Mongo-Mboussa consacre quelques passages de son essai à la négritude (Aimé Césaire, Léopold Sédar Senghor, Léon-Gontran Damas, Guy Tyrolen…), ce mouvement intellectuel de réhabilitation de la mémoire bafouée des populations négro-africaines. Une réhabilitation africaine qui, parfois, nous dit l’auteur, ‘’se réalise de façon violente, au point que Senghor, réputé pour sa mesure, menace de déchirer les rires Banania sur tous les murs de France ‘’Les rires Banania, c’est-à-dire ces affiches publicitaires de la musique de chocolat Banania, où l’on voyait un ‘’tirailleur sénégalais’’ sourire en s’exclamant ‘’Ya bo Banania’’.
L’essai de Mongo-Mboussa nous fait découvrir le romancier togolais Kossi Efoui, auteur de ‘’La fabrique des cérémonies’’ (Seuil, 2011), qui a ce mot assez contestable: ‘’Pour moi, la littérature africaine est quelque chose qui n’existe pas. Quand Sony Labou Tansi écrit, c’est Sony Labou Tansi qui écrit, ce n’est ni le Congo ni l’Afrique. On peut identifier un arrière-plan culturel, mais ce n’est pas une question littéraire-celle-ci est ailleurs’’.

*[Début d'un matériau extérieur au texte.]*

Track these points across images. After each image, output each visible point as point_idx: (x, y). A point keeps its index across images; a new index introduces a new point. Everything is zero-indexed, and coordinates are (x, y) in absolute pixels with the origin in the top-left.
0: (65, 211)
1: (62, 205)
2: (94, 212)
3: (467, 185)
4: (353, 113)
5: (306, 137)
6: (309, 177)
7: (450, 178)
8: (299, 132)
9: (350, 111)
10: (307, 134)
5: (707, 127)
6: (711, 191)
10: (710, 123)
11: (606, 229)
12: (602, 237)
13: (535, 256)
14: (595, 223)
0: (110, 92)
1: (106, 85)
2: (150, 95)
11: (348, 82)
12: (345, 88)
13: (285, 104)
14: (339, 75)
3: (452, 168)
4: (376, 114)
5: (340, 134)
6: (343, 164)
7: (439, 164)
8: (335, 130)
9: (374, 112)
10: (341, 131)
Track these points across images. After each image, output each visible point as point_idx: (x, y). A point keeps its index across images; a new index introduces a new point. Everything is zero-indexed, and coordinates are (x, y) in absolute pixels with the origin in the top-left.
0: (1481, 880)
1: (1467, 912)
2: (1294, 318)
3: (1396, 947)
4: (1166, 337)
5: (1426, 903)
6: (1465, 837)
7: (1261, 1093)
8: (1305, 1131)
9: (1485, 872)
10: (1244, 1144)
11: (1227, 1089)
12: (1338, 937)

Oui mais voilà, Sony Labou Tansi est bel et bien un Congolais et donc un Africain et son oeuvre littéraire, comme celle des autres écrivains du continent, exprime des problèmes que vivent bon nombre de pays africains (la tendance à l’hypertrophie du pouvoir politique dans la société, la frilosité des élites, le tribalisme, etc.), avec une approche culturelle et une sensibilité qui leur est particulière. Pour le dire autrement, la matière première des écrits de Sony Labou Tansi est bien le Congo et non la France ou un autre pays d’Europe. C’est en cela que ‘’La vie et demie’’ est un roman de la littérature africaine. Pour se risquer à un exemple, Dostroievski et Gogol n’eurent jamais écrit ‘’Les frères Karamazov’’ pour l’un et ‘’Les Ames mortes pour l’autre’’, s’ils n’avaient été Russes.

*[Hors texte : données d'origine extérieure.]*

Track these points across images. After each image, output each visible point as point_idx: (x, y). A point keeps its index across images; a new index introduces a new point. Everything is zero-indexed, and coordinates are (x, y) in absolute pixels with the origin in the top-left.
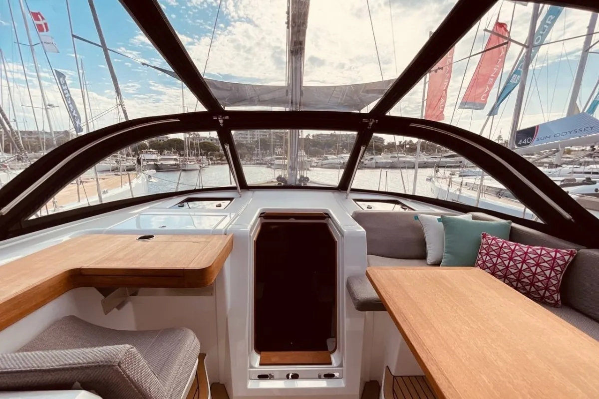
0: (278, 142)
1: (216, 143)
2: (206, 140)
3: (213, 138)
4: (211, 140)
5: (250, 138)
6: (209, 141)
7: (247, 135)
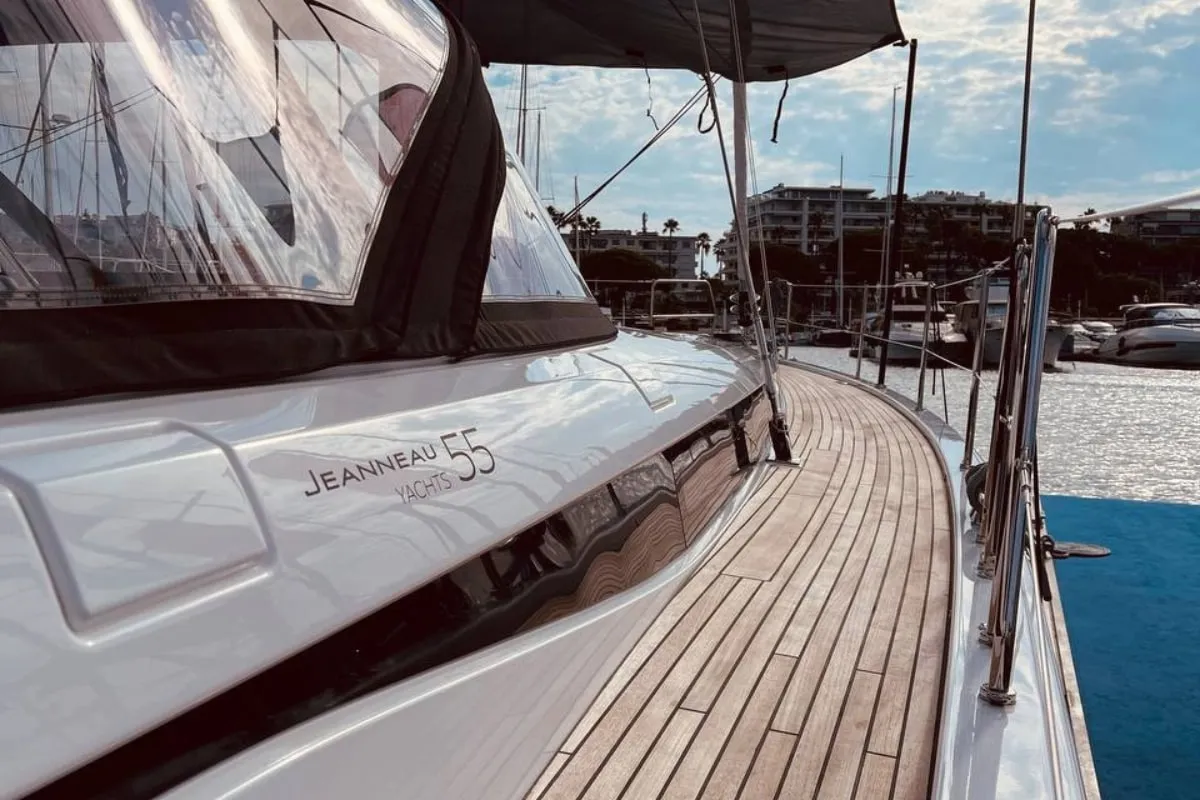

Mongo-Mboussa consacre un chapitre de son essai au génocide du Rwanda, prolongeant par là les écrits admirables d’auteurs pionniers comme Yolande Mukagasana, ‘’La mort ne veut pas de moi’’ (1997), Philip Gourevitch, ‘’Nous avons le plaisir de vous informer que demain nous seront tous tués avec notre famille’’… (1999), Jean Hatzfeld, ‘’Dans le nu de la vie, récits des marais rwandais’’ (2000). Les passages de l’essai sur le pays des mille collines viennent nous rappeler, une fois de plus, que les rivalités des puissances extérieures en Afrique sont souvent génératrices de violences extrêmes à l’endroit des populations civiles.

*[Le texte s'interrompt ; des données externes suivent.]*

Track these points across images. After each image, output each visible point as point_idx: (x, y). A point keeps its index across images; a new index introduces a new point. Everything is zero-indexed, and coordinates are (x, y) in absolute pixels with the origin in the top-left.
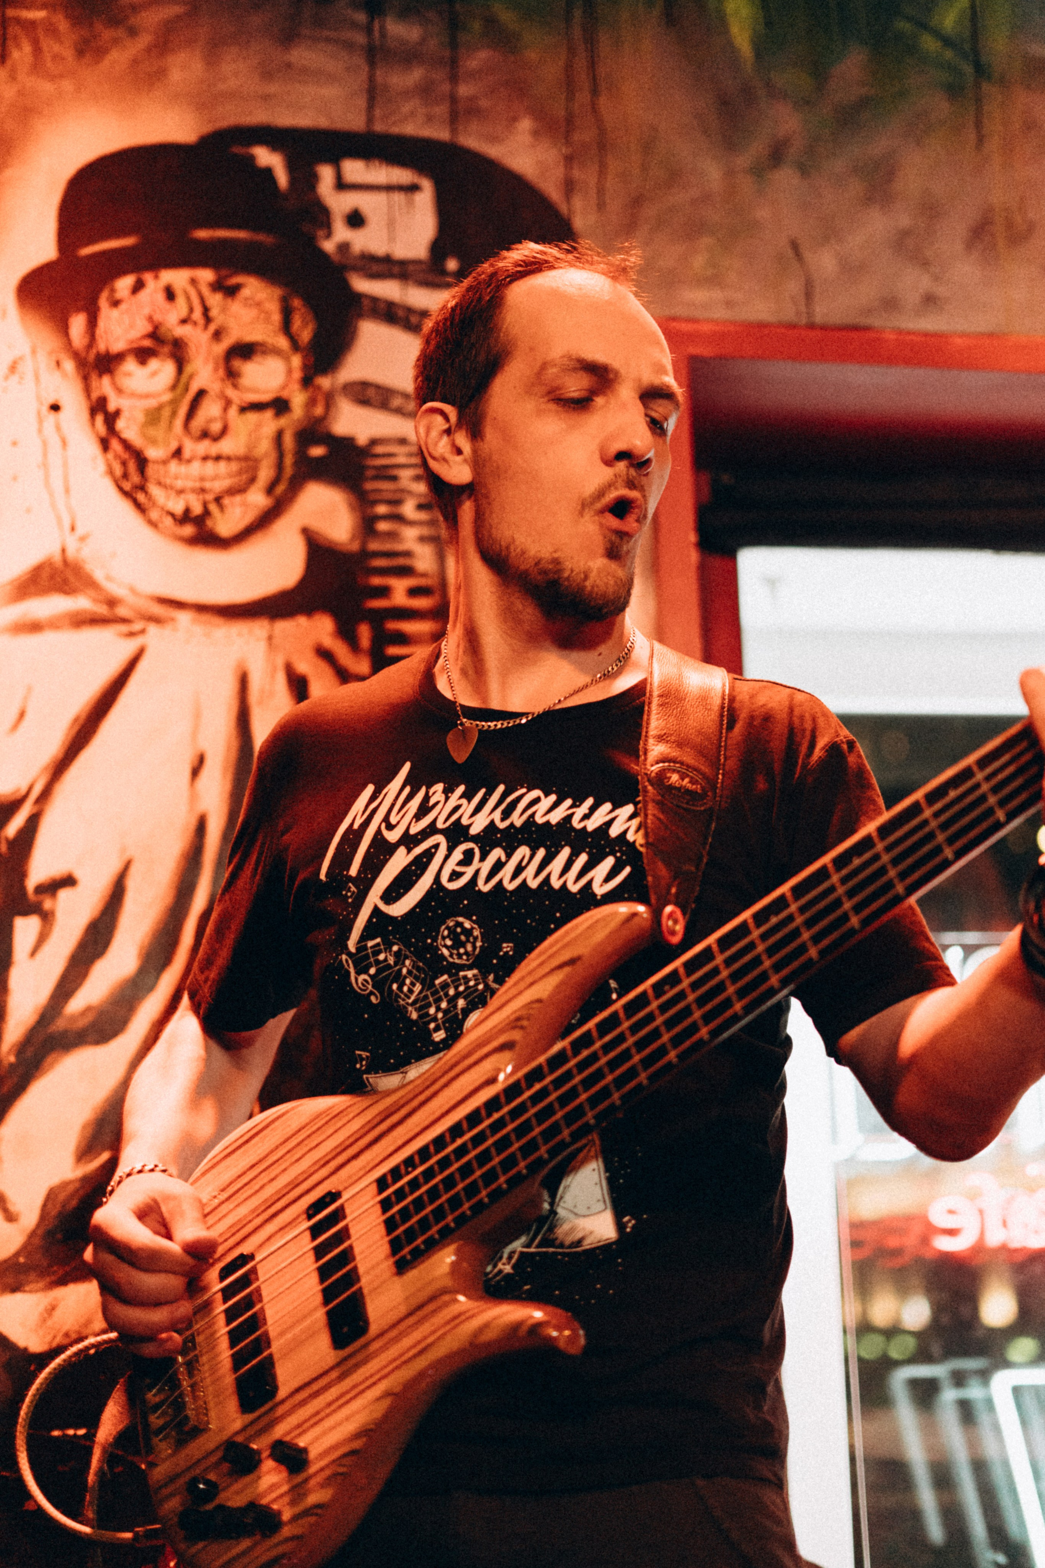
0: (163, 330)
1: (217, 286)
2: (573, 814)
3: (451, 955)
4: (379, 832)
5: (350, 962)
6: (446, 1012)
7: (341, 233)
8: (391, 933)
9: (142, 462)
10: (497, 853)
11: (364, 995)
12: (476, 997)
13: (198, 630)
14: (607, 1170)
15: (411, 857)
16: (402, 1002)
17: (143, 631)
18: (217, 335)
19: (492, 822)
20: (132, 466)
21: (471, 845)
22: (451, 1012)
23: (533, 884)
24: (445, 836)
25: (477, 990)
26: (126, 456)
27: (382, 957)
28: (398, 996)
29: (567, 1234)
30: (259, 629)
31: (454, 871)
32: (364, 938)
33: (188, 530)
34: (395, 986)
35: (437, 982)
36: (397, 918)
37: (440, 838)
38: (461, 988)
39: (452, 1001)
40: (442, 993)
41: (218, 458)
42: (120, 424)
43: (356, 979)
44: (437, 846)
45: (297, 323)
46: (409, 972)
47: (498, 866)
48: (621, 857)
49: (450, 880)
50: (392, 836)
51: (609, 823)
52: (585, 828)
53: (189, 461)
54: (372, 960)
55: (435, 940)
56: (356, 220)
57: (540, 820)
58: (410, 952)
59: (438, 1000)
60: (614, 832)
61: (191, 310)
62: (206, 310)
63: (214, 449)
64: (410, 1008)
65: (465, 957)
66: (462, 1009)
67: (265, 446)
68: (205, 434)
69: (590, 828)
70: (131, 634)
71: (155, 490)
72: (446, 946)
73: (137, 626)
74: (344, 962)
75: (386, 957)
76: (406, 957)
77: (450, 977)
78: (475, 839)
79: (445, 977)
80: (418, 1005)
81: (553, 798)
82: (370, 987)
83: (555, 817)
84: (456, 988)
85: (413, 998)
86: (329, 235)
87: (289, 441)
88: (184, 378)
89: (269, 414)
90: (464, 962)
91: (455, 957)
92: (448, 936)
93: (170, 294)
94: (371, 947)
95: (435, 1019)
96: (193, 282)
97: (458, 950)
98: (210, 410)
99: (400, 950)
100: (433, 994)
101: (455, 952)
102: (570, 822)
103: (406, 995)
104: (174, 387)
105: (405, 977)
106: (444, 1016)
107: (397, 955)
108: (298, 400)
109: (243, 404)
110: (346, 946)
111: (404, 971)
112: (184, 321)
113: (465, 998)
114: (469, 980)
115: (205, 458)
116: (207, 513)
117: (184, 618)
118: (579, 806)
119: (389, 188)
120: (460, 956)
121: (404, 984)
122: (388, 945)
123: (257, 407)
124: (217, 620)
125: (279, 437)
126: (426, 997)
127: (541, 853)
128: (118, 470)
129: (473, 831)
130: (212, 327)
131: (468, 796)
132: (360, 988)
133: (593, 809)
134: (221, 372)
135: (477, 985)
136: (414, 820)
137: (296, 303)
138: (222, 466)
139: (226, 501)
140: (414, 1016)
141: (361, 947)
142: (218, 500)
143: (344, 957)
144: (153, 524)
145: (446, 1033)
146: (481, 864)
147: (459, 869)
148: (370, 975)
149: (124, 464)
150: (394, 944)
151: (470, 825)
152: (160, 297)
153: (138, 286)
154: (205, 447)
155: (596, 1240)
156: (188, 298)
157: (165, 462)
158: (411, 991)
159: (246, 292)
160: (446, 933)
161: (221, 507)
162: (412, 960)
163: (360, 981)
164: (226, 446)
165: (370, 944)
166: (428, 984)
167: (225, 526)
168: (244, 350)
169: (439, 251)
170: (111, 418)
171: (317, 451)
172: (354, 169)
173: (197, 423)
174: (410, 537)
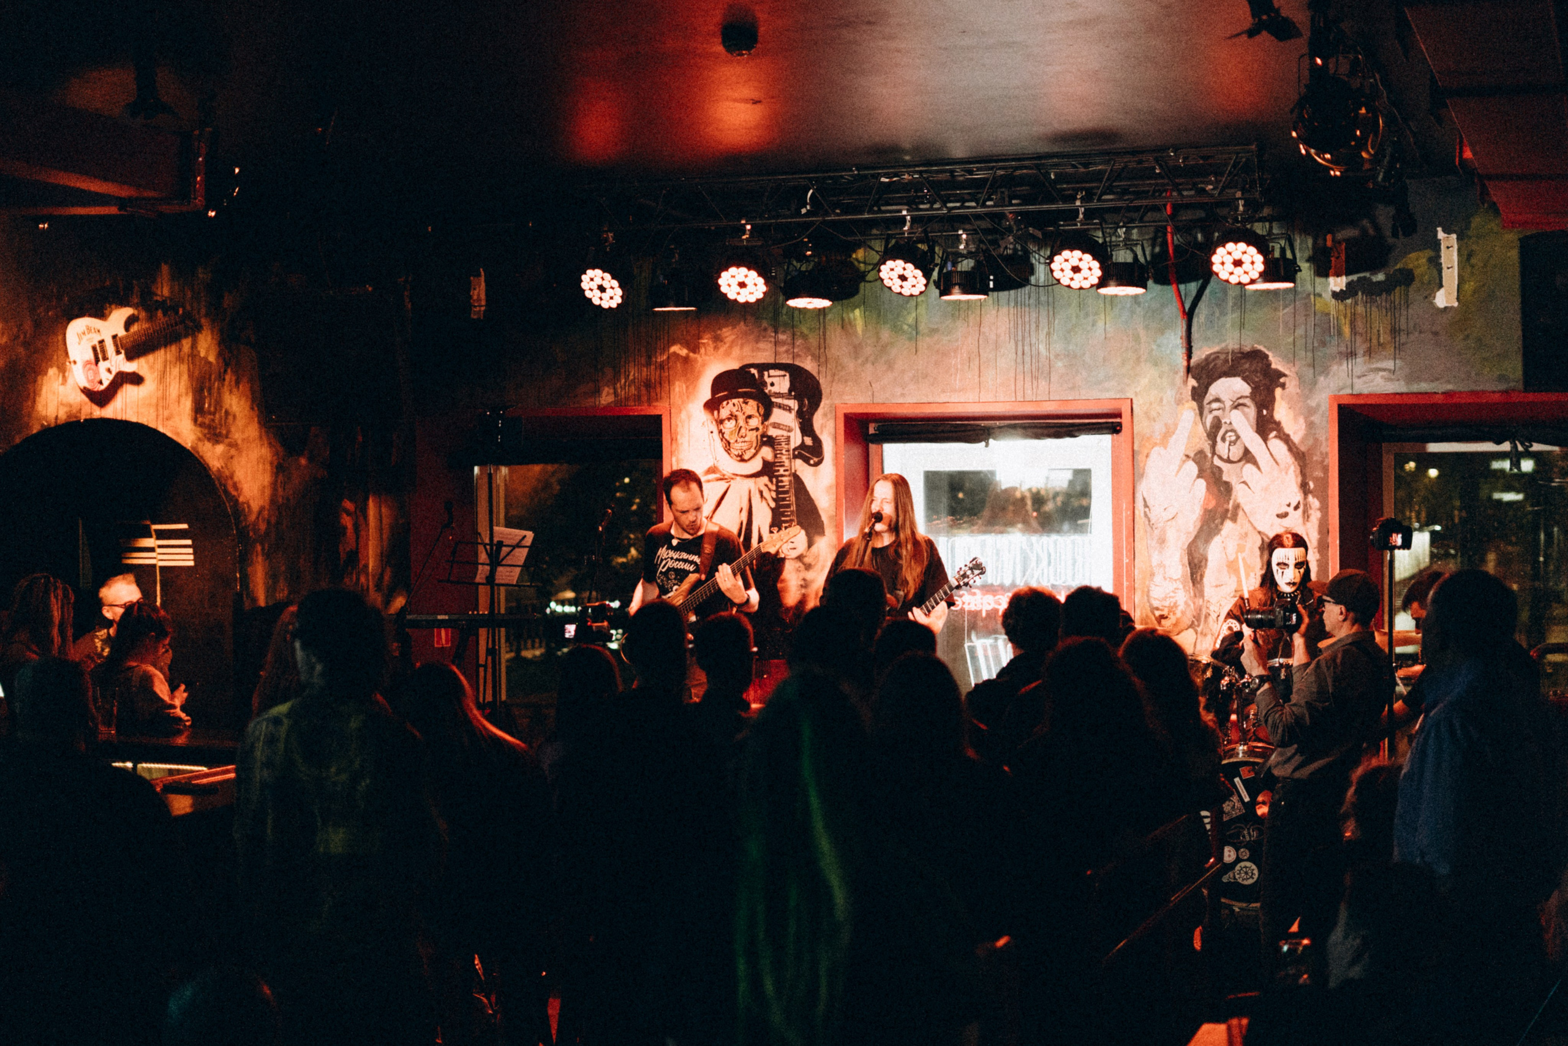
0: (733, 413)
1: (744, 402)
7: (769, 388)
9: (729, 443)
13: (741, 481)
17: (730, 482)
18: (744, 414)
20: (727, 445)
26: (726, 442)
30: (752, 480)
33: (739, 458)
41: (745, 442)
42: (725, 435)
45: (760, 410)
53: (739, 443)
56: (772, 384)
61: (738, 408)
62: (741, 408)
63: (744, 440)
67: (754, 439)
68: (742, 437)
70: (728, 482)
71: (732, 450)
73: (729, 480)
86: (767, 388)
87: (759, 437)
88: (737, 424)
89: (755, 431)
93: (734, 405)
96: (738, 402)
98: (743, 431)
104: (735, 426)
108: (761, 428)
109: (750, 429)
112: (737, 411)
115: (742, 442)
116: (742, 454)
117: (738, 478)
119: (779, 376)
123: (753, 430)
124: (745, 478)
125: (757, 437)
128: (724, 446)
130: (743, 412)
134: (745, 422)
137: (760, 405)
138: (746, 444)
139: (746, 452)
144: (732, 457)
149: (725, 444)
152: (732, 406)
153: (728, 404)
154: (742, 439)
156: (738, 406)
157: (734, 443)
159: (750, 403)
164: (746, 439)
167: (746, 457)
168: (750, 417)
169: (790, 391)
170: (723, 434)
171: (765, 439)
172: (772, 372)
173: (740, 434)
174: (784, 458)
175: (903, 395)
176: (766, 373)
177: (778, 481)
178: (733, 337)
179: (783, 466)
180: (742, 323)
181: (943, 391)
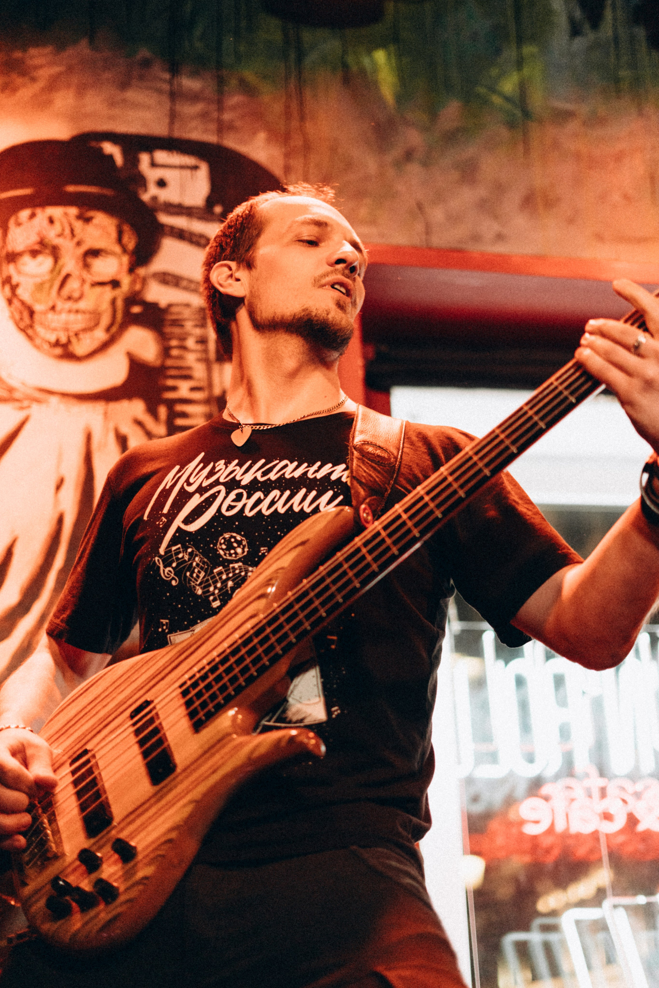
0: (46, 240)
1: (80, 217)
2: (308, 470)
3: (225, 554)
4: (182, 487)
5: (160, 561)
6: (220, 590)
7: (153, 190)
8: (188, 541)
9: (32, 313)
10: (259, 495)
11: (167, 581)
12: (239, 580)
13: (62, 407)
14: (322, 676)
15: (203, 498)
16: (192, 584)
17: (29, 407)
18: (79, 244)
19: (256, 478)
20: (26, 315)
21: (240, 490)
22: (223, 589)
23: (282, 511)
24: (224, 486)
25: (241, 575)
26: (22, 308)
27: (180, 556)
28: (190, 580)
29: (294, 714)
30: (99, 407)
31: (229, 505)
32: (169, 546)
33: (58, 351)
34: (188, 574)
35: (215, 571)
36: (192, 532)
37: (222, 488)
38: (231, 575)
39: (224, 582)
40: (218, 578)
41: (77, 311)
42: (19, 291)
43: (164, 571)
44: (219, 492)
45: (126, 239)
46: (198, 565)
47: (259, 502)
48: (337, 491)
49: (228, 510)
50: (191, 489)
51: (330, 474)
52: (315, 477)
53: (60, 312)
54: (174, 558)
55: (215, 545)
56: (162, 183)
57: (287, 476)
58: (200, 552)
59: (215, 582)
60: (334, 477)
61: (63, 230)
62: (72, 231)
63: (76, 306)
64: (198, 587)
65: (234, 555)
66: (231, 587)
67: (105, 306)
68: (69, 298)
69: (318, 477)
70: (22, 408)
71: (39, 329)
72: (222, 549)
73: (26, 403)
74: (157, 561)
75: (183, 556)
76: (196, 555)
77: (223, 568)
78: (244, 487)
79: (221, 568)
80: (203, 586)
81: (296, 463)
82: (172, 575)
83: (297, 474)
84: (227, 575)
85: (199, 581)
86: (146, 190)
87: (120, 303)
88: (58, 266)
89: (108, 289)
90: (233, 558)
91: (227, 555)
92: (224, 543)
93: (51, 221)
94: (174, 551)
95: (213, 594)
96: (66, 214)
97: (230, 551)
98: (73, 285)
99: (193, 551)
100: (212, 578)
101: (228, 552)
102: (307, 475)
103: (195, 579)
104: (52, 271)
105: (195, 568)
106: (219, 592)
107: (191, 554)
108: (126, 281)
109: (92, 283)
110: (159, 553)
111: (194, 564)
112: (60, 235)
113: (233, 581)
114: (236, 569)
115: (70, 311)
116: (69, 342)
117: (54, 400)
118: (312, 466)
119: (182, 167)
120: (230, 555)
121: (193, 572)
122: (185, 548)
123: (102, 284)
124: (73, 401)
125: (113, 302)
126: (208, 580)
127: (287, 493)
128: (17, 317)
129: (243, 483)
130: (76, 240)
131: (240, 465)
132: (166, 577)
133: (320, 468)
134: (81, 264)
135: (240, 572)
136: (205, 479)
137: (126, 228)
138: (80, 317)
139: (81, 336)
140: (200, 592)
141: (168, 550)
142: (76, 335)
143: (157, 558)
144: (38, 347)
145: (221, 602)
146: (248, 501)
147: (233, 504)
148: (172, 568)
149: (21, 313)
150: (190, 547)
151: (241, 480)
152: (46, 222)
153: (33, 216)
154: (69, 305)
155: (313, 720)
156: (62, 224)
157: (45, 313)
158: (198, 576)
159: (95, 221)
160: (223, 541)
161: (79, 340)
162: (200, 557)
163: (166, 572)
164: (82, 305)
165: (174, 548)
166: (209, 572)
167: (80, 349)
168: (95, 253)
169: (210, 202)
170: (14, 288)
171: (136, 309)
172: (161, 156)
173: (66, 291)
174: (191, 359)
175: (500, 237)
176: (145, 158)
177: (172, 415)
178: (56, 70)
179: (188, 377)
180: (84, 43)
181: (599, 237)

Un chapitre de l’ouvrage est également dédié au Congo, dans lequel l’auteur rend un bel hommage aux écrivains congolais qui, du moins pour un grand nombre d’entre eux, ont su conserver leur liberté de création face au pouvoir politique à l’époque du monopartisme. Mongo-Mboussa nous rappelle à l’occasion, que l’auteur de ‘’La vie et demie’’ beneficia durant sa phase ascendante du soutien de deux parrains littéraires, qui furent tout à la fois écrivains et hommes politiques sous la présidence Marien Ngouabi et Denis Sassou-Nguesso: Henri Lopes et Tati-Loutard. Cependant, ainsi que nous le montre l’oeuvre de Sony Labou Tansi dans son ensemble-pour le volet poétique, lire l’excellente somme publiée aux éditions du CNRS-parrainage ne l’empêcha guère de produire une oeuvre libre et ouvertement critique à l’endroit du politique.
On n’oubliera pas de conseiller la lecture de l’interview de Jean-Michel Devesa, un intellectuel et ami intime de Sony Labou Tansi, qui éclaire avec brio et de façon courageuse les deux dernières années de la vie de l’écrivain et de son épouse, 1994-1995, et certains aspects de sa production littéraire méconnus du large public.